- _To-do item_
Please quote the text from every entry below word for word, keeping the original order and leaving out the pictures.

BEGIN Input records

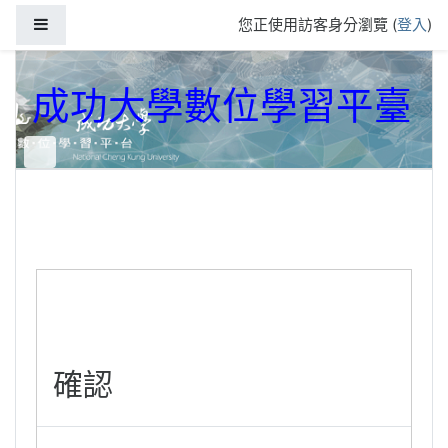
跳到主要內容
側板
您正使用訪客身分瀏覽 (
登入
)
成功大學數位學習平臺
確認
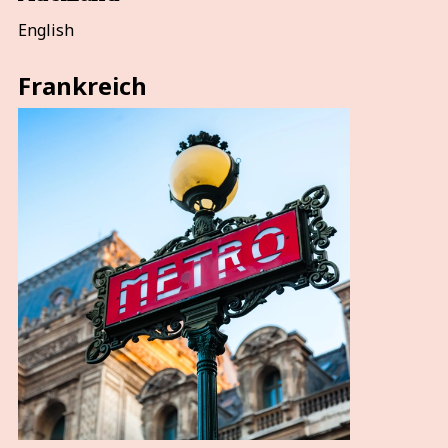
English
Frankreich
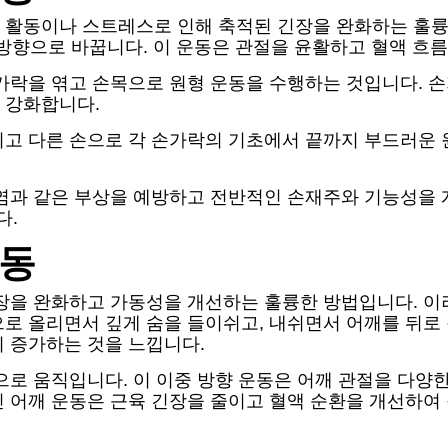
 활동이나 스트레스로 인해 축적된 긴장을 완화하는 훌륭
 방향으로 바꿉니다. 이 운동은 관절을 윤활하고 혈액 흐
가락을 엮고 손목으로 원형 운동을 수행하는 것입니다. 손
 강화합니다.
치고 다른 손으로 각 손가락의 기초에서 끝까지 부드러운 
줄염과 같은 부상을 예방하고 전반적인 손재주와 기능성을 
다.
운동
장을 완화하고 가동성을 개선하는 훌륭한 방법입니다. 이
로 올리면서 깊게 숨을 들이쉬고, 내쉬면서 어깨를 뒤로
 증가하는 것을 느낍니다.
으로 움직입니다. 이 이중 방향 운동은 어깨 관절을 다양
인 어깨 운동은 근육 긴장을 줄이고 혈액 순환을 개선하여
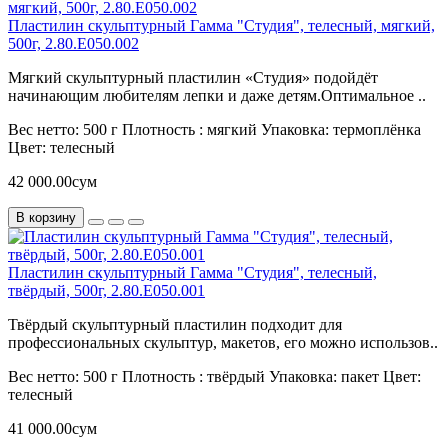
Пластилин скульптурный Гамма "Студия", телесный, мягкий,
500г, 2.80.Е050.002
Мягкий скульптурный пластилин «Студия» подойдёт
начинающим любителям лепки и даже детям.Оптимальное ..
Вес нетто:
500 г
Плотность :
мягкий
Упаковка:
термоплёнка
Цвет:
телесный
42 000.00сум
В корзину
Пластилин скульптурный Гамма "Студия", телесный,
твёрдый, 500г, 2.80.Е050.001
Твёрдый скульптурный пластилин подходит для
профессиональных скульптур, макетов, его можно использов..
Вес нетто:
500 г
Плотность :
твёрдый
Упаковка:
пакет
Цвет:
телесный
41 000.00сум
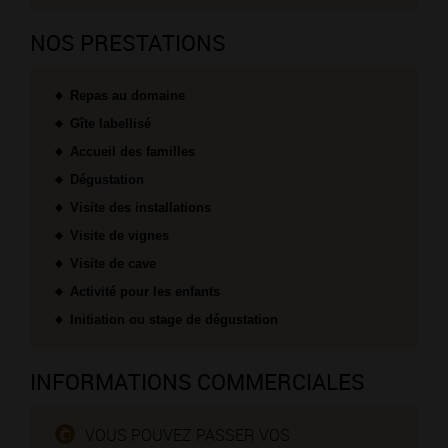
NOS PRESTATIONS
Repas au domaine
Gîte labellisé
Accueil des familles
Dégustation
Visite des installations
Visite de vignes
Visite de cave
Activité pour les enfants
Initiation ou stage de dégustation
INFORMATIONS COMMERCIALES
VOUS POUVEZ PASSER VOS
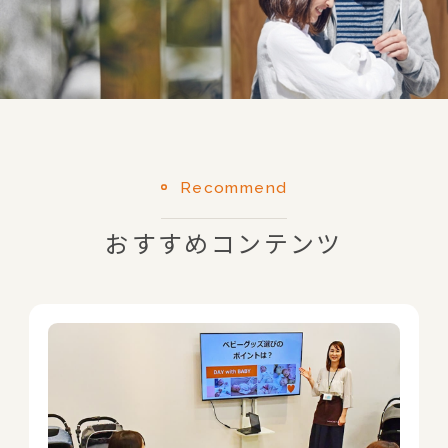
Recommend
おすすめコンテンツ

END Input records

- _Answer box_
跳到主要內容
側板
您正使用訪客身分瀏覽 (
登入
)
成功大學數位學習平臺
確認
English
Frankreich
 활동이나 스트레스로 인해 축적된 긴장을 완화하는 훌륭
 방향으로 바꿉니다. 이 운동은 관절을 윤활하고 혈액 흐
가락을 엮고 손목으로 원형 운동을 수행하는 것입니다. 손
 강화합니다.
치고 다른 손으로 각 손가락의 기초에서 끝까지 부드러운 
줄염과 같은 부상을 예방하고 전반적인 손재주와 기능성을 
다.
운동
장을 완화하고 가동성을 개선하는 훌륭한 방법입니다. 이
로 올리면서 깊게 숨을 들이쉬고, 내쉬면서 어깨를 뒤로
 증가하는 것을 느낍니다.
으로 움직입니다. 이 이중 방향 운동은 어깨 관절을 다양
인 어깨 운동은 근육 긴장을 줄이고 혈액 순환을 개선하여
Пластилин скульптурный Гамма "Студия", телесный, мягкий,
500г, 2.80.Е050.002
Мягкий скульптурный пластилин «Студия» подойдёт
начинающим любителям лепки и даже детям.Оптимальное ..
Вес нетто:
500 г
Плотность :
мягкий
Упаковка:
термоплёнка
Цвет:
телесный
42 000.00сум
В корзину
Пластилин скульптурный Гамма "Студия", телесный,
твёрдый, 500г, 2.80.Е050.001
Твёрдый скульптурный пластилин подходит для
профессиональных скульптур, макетов, его можно использов..
Вес нетто:
500 г
Плотность :
твёрдый
Упаковка:
пакет
Цвет:
телесный
41 000.00сум
NOS PRESTATIONS
Repas au domaine
Gîte labellisé
Accueil des familles
Dégustation
Visite des installations
Visite de vignes
Visite de cave
Activité pour les enfants
Initiation ou stage de dégustation
INFORMATIONS COMMERCIALES
VOUS POUVEZ PASSER VOS
Recommend
おすすめコンテンツ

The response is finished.